Sunday, February 27, 2011

In case you needed an economic insentive to help others

Reading about the recent earthquake in New Zealand, I was struck by how much better the community was recovering than Haiti did. Haiti's quake was larger (7.0 to 6.3, I believe) but Christchurch was still recovering from another major quake back in September.

Estimated clean-up in New Zealand, cumulative, is $15 billion (converted to US dollars). No one's sure what clean-up in Haiti will cost. It sounds like numbers of comparable scale are being thrown around, but given how much more infrastructure New Zealand has to repair, versus Haiti where most of that money is being spent on food, medicine, and shelter, those numbers should not be in the same ballpark.

Then you compare the deaths. Current count in New Zealand is approaching 200. The death toll in Haiti is more than 1,000 times that.

Visitors to Haiti say it still looks as if the quake happened yesterday. Christchurch was featured on the news, focusing on the happy, upbeat spirit people are maintaining.

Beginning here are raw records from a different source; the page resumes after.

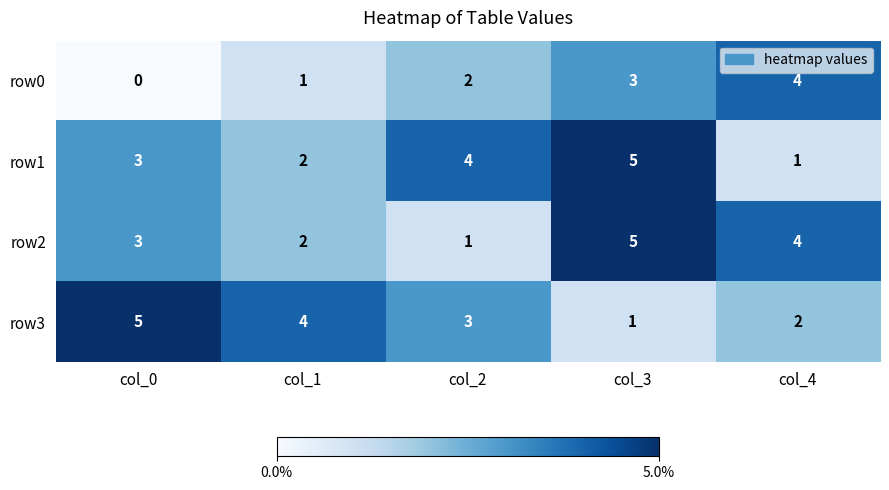

What is the sum of the row2 values at col_2 and col_0?

4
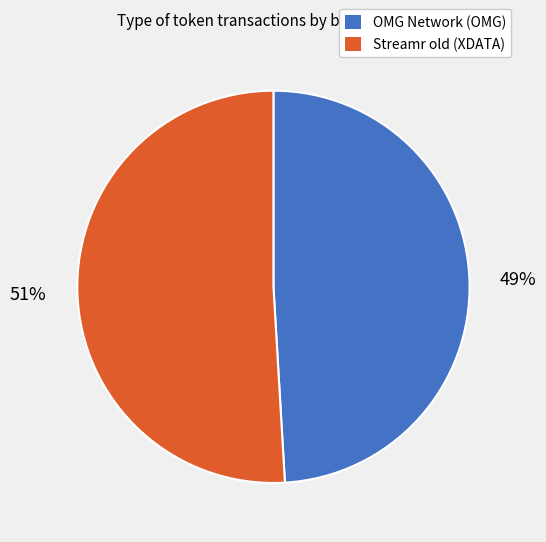

Which slice is the largest?

Streamr old (XDATA)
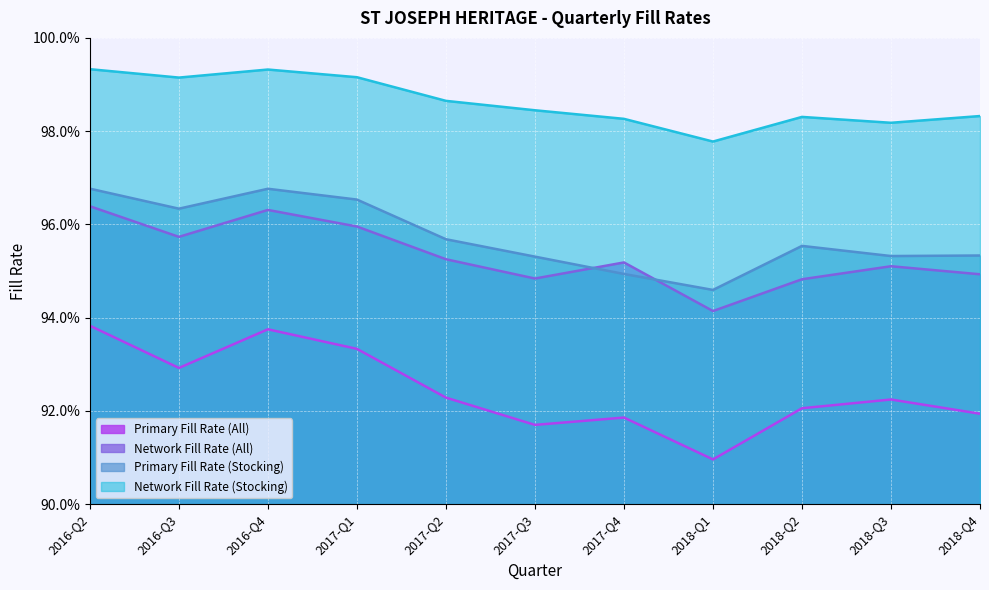

In Primary Fill Rate (All), how many points are lower than both neighbors (excluding endpoints)?

3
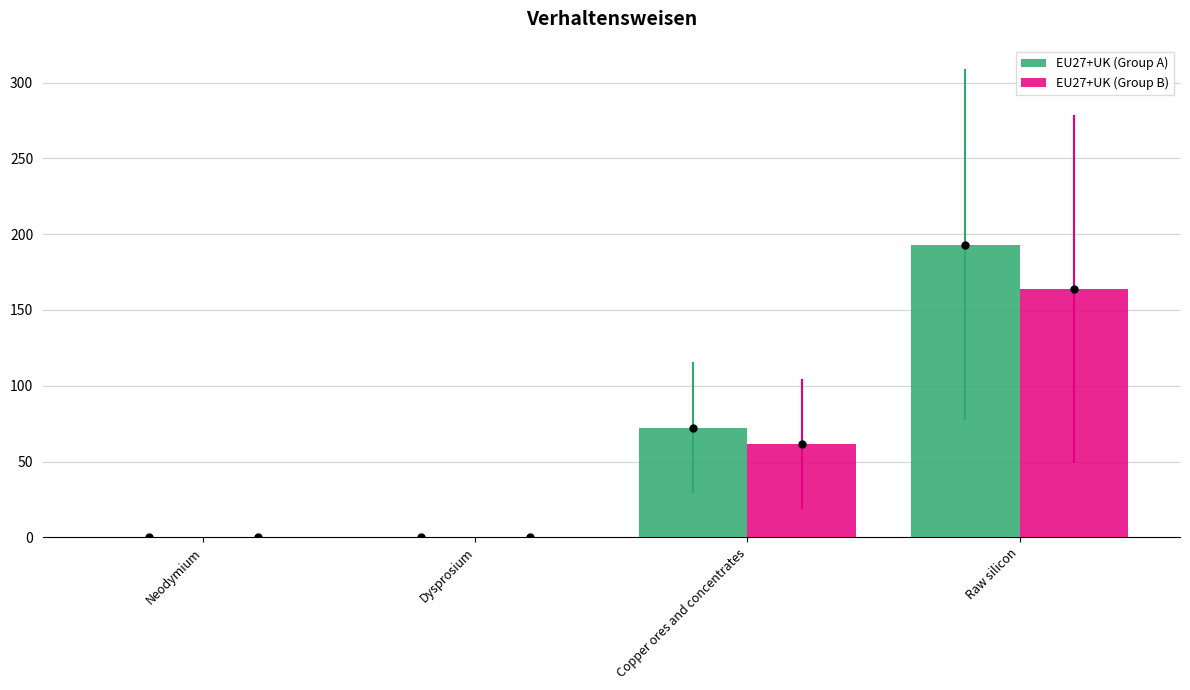

The EU27+UK (Group A) series shows 110.6 at Copper ores and concentrates. True or false?

False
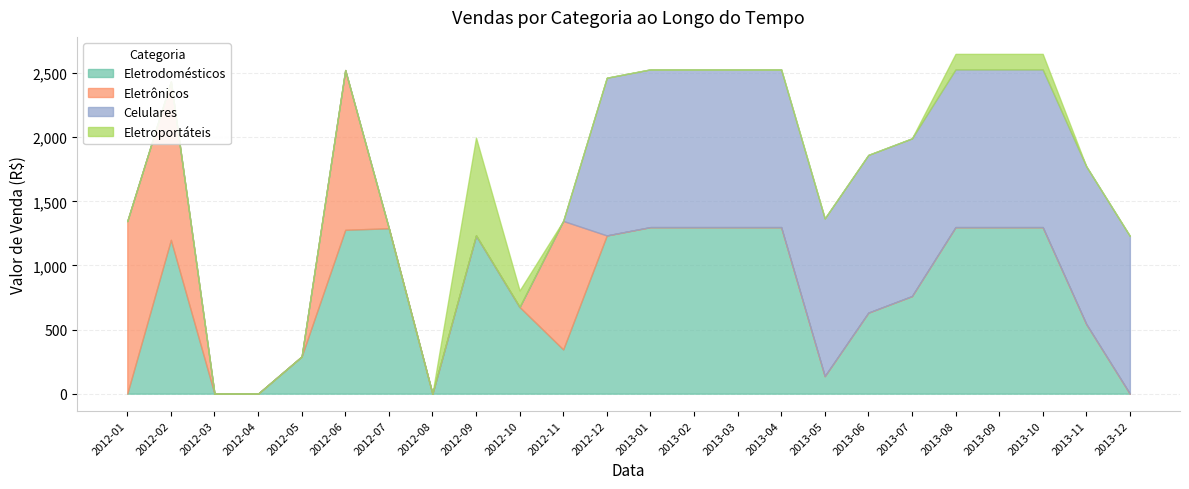

At which category does Eletrodomésticos reach its first local valley?

2012-08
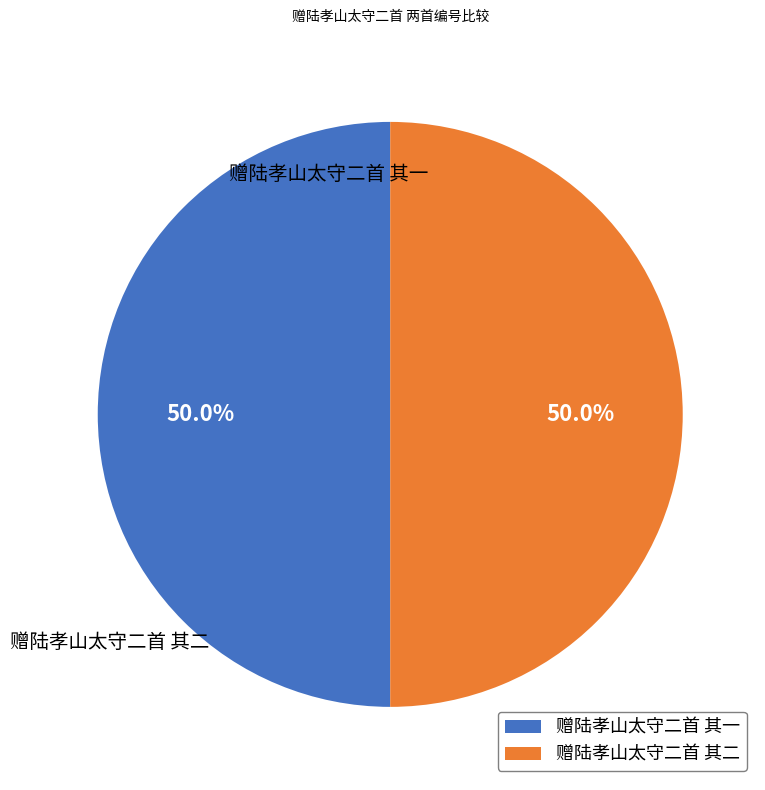

What percentage do 赠陆孝山太守二首 其二 and 赠陆孝山太守二首 其一 together represent?

100.0%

I can't help but wonder, what would $15 billion in Haiti have done before the quake? Could it have improved infrastructure enough to reduce the body count? What if there were a few more hospitals, better roads, or emergency response teams? Heck, we're not even looking at the benefit of something as "frivolous" as education.

Or maybe you're not motivated by the damage to the country. What about the economic cost of those deaths? Those are people that, with better support from the US, could have been buying Nikes and iPods and Big Macs; how much have we lost because we allowed such a large consumer demographic to get killed?

Cynical, maybe. But I'm sure there are people doing those types of calculations somewhere in our government. At least, I hope there are. There should be. We look at the cost of things now, like schools and hospitals and scientific research, and decide not to pay for them without considering the future losses incurred by not having them. Maybe that would make a more convincing sound byte: "It's not $100,000 spent on schools; it's an investment in GM's future stock!"

As another reference point, Katrina cost the US an estimated $110 billion, and had death toll of nearly 2,000. That's a lot more than it would have cost to repair a couple levees.